Genetic variation in the multidrug resistance gene (MDR1): Impact on drug delivery and disposition

The aim of my thesis research is to evaluate the impact of genetic variation in the multidrug resistance gene (MDR1) on the drug delivery and disposition of (P-glycoprotein) P-gp substrates. To facilitate this, a novel set of tools were developed to determine MDR1 mRNA levels and to generate recombinant cells expressing MDR1 genetic variants. The development of a semi-quantitative full-length MDR1 mRNA assay allowed for the estimation of mRNA as an indicator of P-gp levels in cell lines and leukemia patients. The full-length cDNA generated from the semi-quantitative assay was used to generate a series of MDR1 mammalian expression plasmids each containing an individual SNP or haplotype of MDR1. These plasmids permitted the development of a recombinant expression system consistently expressing MDR1 variants in polarized epithelial cells, allowing for functional studies to evaluate changes in P-gP activity.; The G → A polymorphism at nucleotide position 1199 in MDR1 , resulting in a serine(400)asparagine modification, was evaluated with this recombinant system. Alterations in the P-gp-mediated transepithelial permeability and cellular chemoresistance were observed for the anticancer agents vinblastine and vincristine, but not for doxorubicin, indicating that G1199A may influence penetration of anticancer agents into the brain. The G1199A polymorphism also had an impact on the transepithelial permeability of HIV protease inhibitors. For amprenavir, indinavir, lopinavir, ritonavir, and saquinavir, cells expressing the MDR1 1199A polymorphism displayed significantly higher transepithelial efflux than wild-type cells. However, it appeared that the observed differences were due primarily to changes in permeability in the apical-to-basolateral direction in these polarized cells.

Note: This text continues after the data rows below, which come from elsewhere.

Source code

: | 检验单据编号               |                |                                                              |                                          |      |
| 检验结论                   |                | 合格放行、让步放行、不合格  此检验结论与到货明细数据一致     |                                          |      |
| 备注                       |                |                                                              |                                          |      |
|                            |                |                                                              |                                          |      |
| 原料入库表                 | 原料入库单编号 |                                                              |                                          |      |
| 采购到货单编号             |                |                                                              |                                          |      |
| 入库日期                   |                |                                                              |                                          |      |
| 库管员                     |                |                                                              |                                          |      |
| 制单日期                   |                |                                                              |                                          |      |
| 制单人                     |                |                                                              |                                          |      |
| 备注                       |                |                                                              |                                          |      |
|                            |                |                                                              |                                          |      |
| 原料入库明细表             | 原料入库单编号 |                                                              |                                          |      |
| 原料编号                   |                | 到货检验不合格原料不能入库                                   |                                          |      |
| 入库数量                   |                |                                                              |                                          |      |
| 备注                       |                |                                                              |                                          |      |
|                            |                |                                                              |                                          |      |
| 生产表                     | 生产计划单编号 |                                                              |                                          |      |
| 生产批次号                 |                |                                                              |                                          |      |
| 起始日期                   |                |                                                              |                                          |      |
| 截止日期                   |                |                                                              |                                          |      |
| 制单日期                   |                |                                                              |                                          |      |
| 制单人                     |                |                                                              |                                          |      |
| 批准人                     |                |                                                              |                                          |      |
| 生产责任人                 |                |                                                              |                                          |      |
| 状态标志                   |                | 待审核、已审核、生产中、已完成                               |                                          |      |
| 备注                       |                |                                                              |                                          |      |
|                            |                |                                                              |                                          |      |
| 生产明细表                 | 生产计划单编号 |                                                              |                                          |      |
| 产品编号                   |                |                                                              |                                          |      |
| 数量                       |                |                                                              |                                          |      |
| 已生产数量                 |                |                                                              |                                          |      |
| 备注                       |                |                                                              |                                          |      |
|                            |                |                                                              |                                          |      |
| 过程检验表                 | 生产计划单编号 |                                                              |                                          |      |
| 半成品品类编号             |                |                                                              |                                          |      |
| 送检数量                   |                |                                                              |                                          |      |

Therefore, the impact of G1199A may be most significant on absorption of HIV protease inhibitors from the intestine and penetration into the brain.; Collectively, my dissertation research has provided direct evidence that the G1199A polymorphism leads to functional changes in P-gp activity at the cellular level. The impact on pharmacokinetics and therapeutic effects remain to be evaluated. The unique assays and recombinant cell expression system developed as a part of this thesis will be pivotal in evaluating the impact and defining the role of MDR1 genetic polymorphisms in interindividual variability and drug-drug interactions.